[Activity] Count the lines in the records that contain the string "truth", treating uppercase and lowercase as different. Give only the number.

Plain-text document sources
= Beginning of Section =
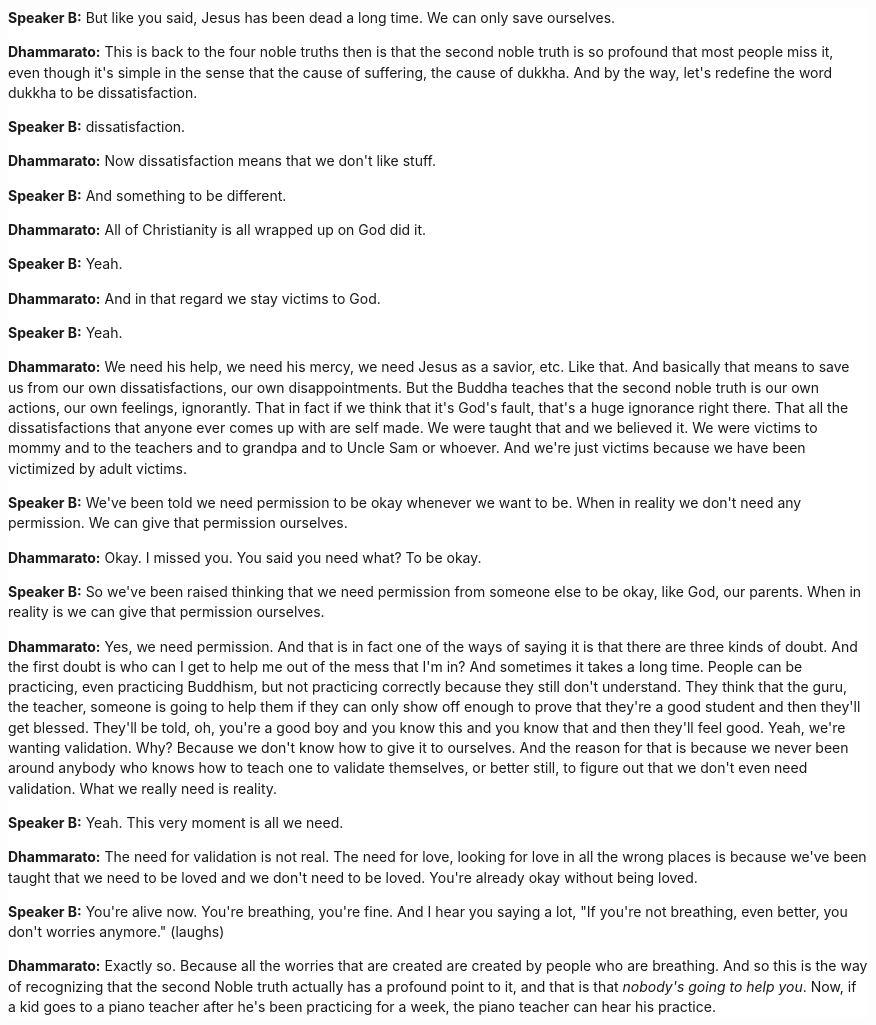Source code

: **Speaker B:** But like you said, Jesus has been dead a long time. We can only save ourselves.

**Dhammarato:** This is back to the four noble truths then is that the second noble truth is so profound that most people miss it, even though it's simple in the sense that the cause of suffering, the cause of dukkha. And by the way, let's redefine the word dukkha to be dissatisfaction.

**Speaker B:** dissatisfaction.

**Dhammarato:** Now dissatisfaction means that we don't like stuff.

**Speaker B:** And something to be different.

**Dhammarato:** All of Christianity is all wrapped up on God did it.

**Speaker B:** Yeah.

**Dhammarato:** And in that regard we stay victims to God.

**Speaker B:** Yeah.

**Dhammarato:** We need his help, we need his mercy, we need Jesus as a savior, etc. Like that. And basically that means to save us from our own dissatisfactions, our own disappointments. But the Buddha teaches that the second noble truth is our own actions, our own feelings, ignorantly. That in fact if we think that it's God's fault, that's a huge ignorance right there. That all the dissatisfactions that anyone ever comes up with are self made. We were taught that and we believed it. We were victims to mommy and to the teachers and to grandpa and to Uncle Sam or whoever. And we're just victims because we have been victimized by adult victims.

**Speaker B:** We've been told we need permission to be okay whenever we want to be. When in reality we don't need any permission. We can give that permission ourselves.

**Dhammarato:** Okay. I missed you. You said you need what? To be okay.

**Speaker B:** So we've been raised thinking that we need permission from someone else to be okay, like God, our parents. When in reality is we can give that permission ourselves.

**Dhammarato:** Yes, we need permission. And that is in fact one of the ways of saying it is that there are three kinds of doubt. And the first doubt is who can I get to help me out of the mess that I'm in? And sometimes it takes a long time. People can be practicing, even practicing Buddhism, but not practicing correctly because they still don't understand. They think that the guru, the teacher, someone is going to help them if they can only show off enough to prove that they're a good student and then they'll get blessed. They'll be told, oh, you're a good boy and you know this and you know that and then they'll feel good. Yeah, we're wanting validation. Why? Because we don't know how to give it to ourselves. And the reason for that is because we never been around anybody who knows how to teach one to validate themselves, or better still, to figure out that we don't even need validation. What we really need is reality.

**Speaker B:** Yeah. This very moment is all we need.

**Dhammarato:** The need for validation is not real. The need for love, looking for love in all the wrong places is because we've been taught that we need to be loved and we don't need to be loved. You're already okay without being loved.

**Speaker B:** You're alive now. You're breathing, you're fine. And I hear you saying a lot, "If you're not breathing, even better, you don't worries anymore." (laughs)

**Dhammarato:** Exactly so. Because all the worries that are created are created by people who are breathing. And so this is the way of recognizing that the second Noble truth actually has a profound point to it, and that is that *nobody's going to help you*. Now, if a kid goes to a piano teacher after he's been practicing for a week, the piano teacher can hear his practice.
= End of Section =
[Solution to this exercise] 3